作成課題
(a) 柚木草平シリーズについての文章で、このシリーズが危うい一番の理由として挙げられているものを答えよ。
(b) 柚木草平シリーズについての文章を、最後の文の後から引き取って書き継げ。

抜粋テキスト
で、2008年も樋口有介で始まるのであった。
柚木草平シリーズの短編集。
*秋の手紙
*薔薇虫
*不良少女
*スペインの海
*名探偵の自筆調書 柚木草平
柚木草平シリーズは、ある意味不幸で、また幸運なシリーズなのだ。
最初の出版では話題にならず(?)廃刊状態になっていた。が、ファンの気持ちか、樋口有介の力か、出版社が変わり発刊され、今に続く。
が、シリーズものって、同じテンションというか、キャラの固有の視点が必要になってくる。このままシリーズが続くとわかっていて書いてるものと、そうでないものは、やはり違ってくる。
出版界の歪みが、このシリーズを危ういものにしているのかもしれない。
そう、このシリーズはなんだか危うい。
その一番の理由は、柚木自身の視点の揺らぎなのだと思う。

提供資料
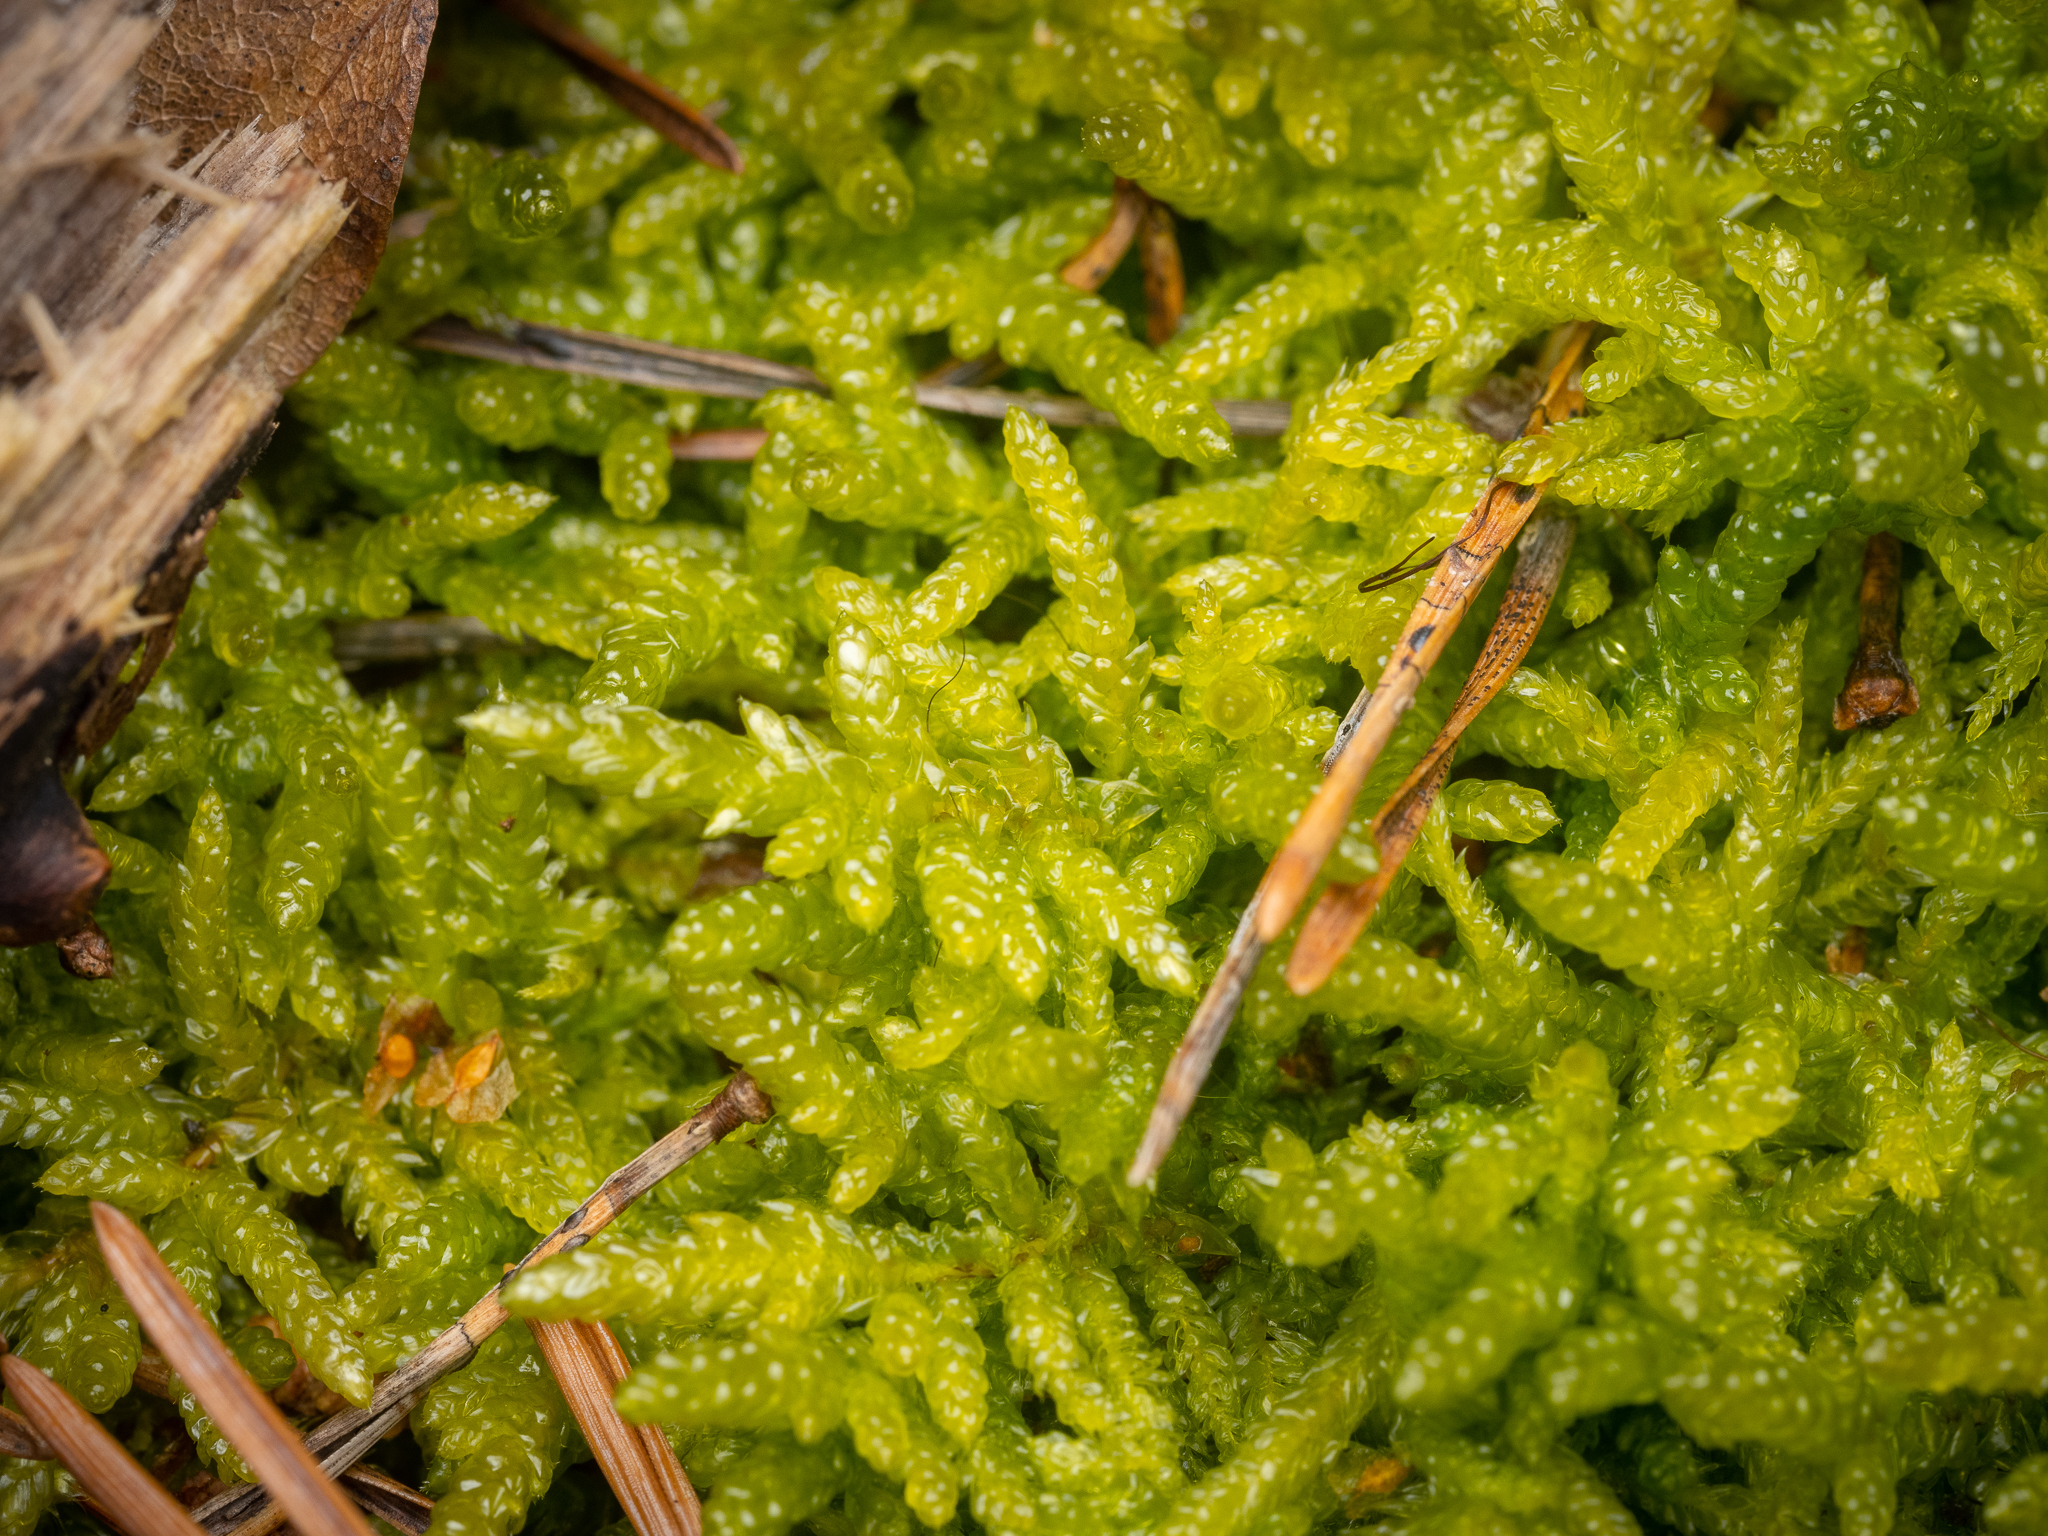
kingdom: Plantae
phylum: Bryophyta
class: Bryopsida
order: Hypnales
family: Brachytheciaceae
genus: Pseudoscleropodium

課題別解答
(a) 柚木自身の視点の揺らぎ。

(b)
ま、それはそれでもいいんだけどね。時にハードボイルド、ときにセンチで、時に明晰。柚木が作品中で美女に振り回されるように、読者は柚木そのものに振り回されるのだ。
きっと、それがこのシリーズの快感。
ってことで、この短編集は柚木のキャラの中でハードボイルドな面が強調されている。
すごい大胆な切り口で、表題作「不良少女」なんて、「え」ってまじで絶句してしまったよ。
他の作品も、一般的な作品のように、綺麗に着地しない。
着地しないから、微妙な居心地の悪さがある。居心地が悪いのに、それが快感……。
やられましたm(__)m
樋口有介、まだまだ懐が深い気がしてます。
今年も、一杯楽しませてくれそう。楽しみだな。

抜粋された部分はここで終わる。